Sil war inzwischen seinen eigenen Gedanken gefolgt. Ihm entging daher, welch tiefer Pessimismus sich aus Azuls Worten offenbart hatte und was Gohati sagte, um ihn aufzurichten.

Auch seine Gedanken kreisten darum, daß vielleicht ein Lebensplanet beim gelben Stern zu finden war.

Wenn die physikalische Zustandgröße einer Sonne, also vor allem Temperatur und Strahlungsmenge, lange genug gleichmäßig wirkt, so können sich in ihrer Umgebung Lebewesen entwickeln, lautete ein Lehrsatz. Der gelbe Stern ähnelte der Heloiden-Sonne. Er strahlte wahrscheinlich schon über lange Zeit gleichmäßig. Vielleicht also existierte in seiner Nähe Leben. Gohati jedenfalls vermutete es.

„Und du, Gohati, meinst, der gelbe Stern müsse unbedingt auch einen Lebensplaneten in seinem Gravitationsbereich haben?“ sagte Sil plötzlich in die entstandene Stille hinein.
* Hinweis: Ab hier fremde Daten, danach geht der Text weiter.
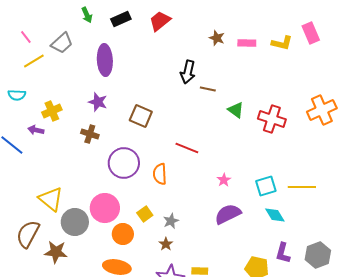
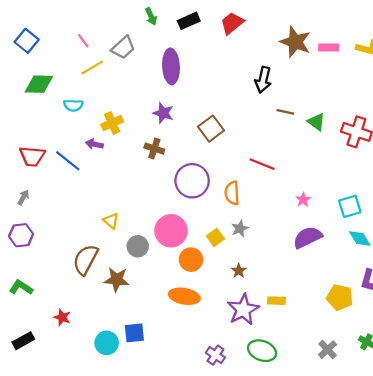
brown star: (217, 38) -> (295, 42), size x1.8
brown line: (208, 89) -> (285, 112), moved
brown square: (141, 116) -> (211, 129), turned 30
yellow triangle: (51, 199) -> (111, 221), size x0.6
gray star: (171, 221) -> (240, 229), moved
gray circle: (75, 222) -> (138, 246), size x0.7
„Ja, ich halte es für sehr wahrscheinlich!“

„Wunderbar!“ begeisterte sich Sil. „Werden wir den gelben Stern ansteuern?“

„Ja, wir sollten dorthin fliegen“, sagte Gohati. „Aber wir müssen über eine solche Unterbrechung unseres Fluges auch noch mit den anderen, die jetzt schlafen, beraten.“

Sil war mit den Vorbereitungen für eine Geschwindigkeitsänderung beschäftigt. Es war wieder einmal an der Zeit, von der Beschleunigung zur Abbremsung überzugehen. Die Dehnung der Zeit, die Verlängerung ihres Lebens über den Jahrtausende währenden Expeditionsflug, war nur möglich, wenn die Geschwindigkeit der „Kua“ nahe der des Lichtes gehalten und in bestimmter Weise abwechselnd beschleunigt und gebremst wurde. Jetzt stand wieder eine Bremsperiode bevor. Sie sollte zur nächsten heloidischen Zenitzeit beginnen, und das war bald.
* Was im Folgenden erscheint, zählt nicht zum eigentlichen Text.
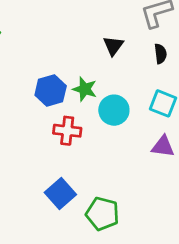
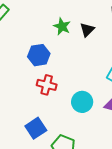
green star: (85, 89) -> (62, 26), moved
cyan circle: (114, 110) -> (82, 102), moved

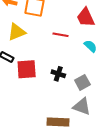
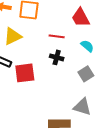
black cross: (58, 74) -> (57, 57), moved
gray square: (82, 82) -> (86, 74), moved

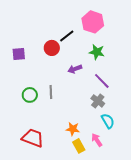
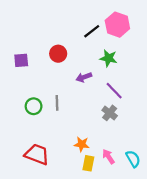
pink hexagon: (93, 22) -> (117, 25), moved
black line: (67, 36) -> (92, 31), moved
cyan semicircle: (108, 121) -> (133, 159), moved
yellow rectangle: (79, 146) -> (88, 163), turned 40

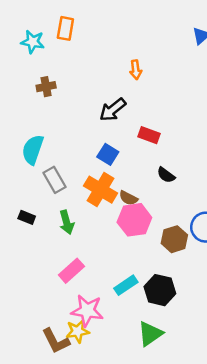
Plötzlich richtete sich Sils schattenhafte Gestalt steil auf und verharrte. Gespannt blickte er auf die tanzenden Lichtzeichen an der Wand. Einer der ständig leuchtenden Kreise hatte sich aufgelöst. Seine Lichtpunkte liefen jetzt in schnellem Zickzack um das Rund der Steuerzentrale, die selbsttätige Reaktion vieler automatischer Geräte andeutend. Ununterbrochen blinkte ein rotes Licht. Sil schaltete die Fernbeobachtung ein, aber der Bildschirm blieb blind und leer.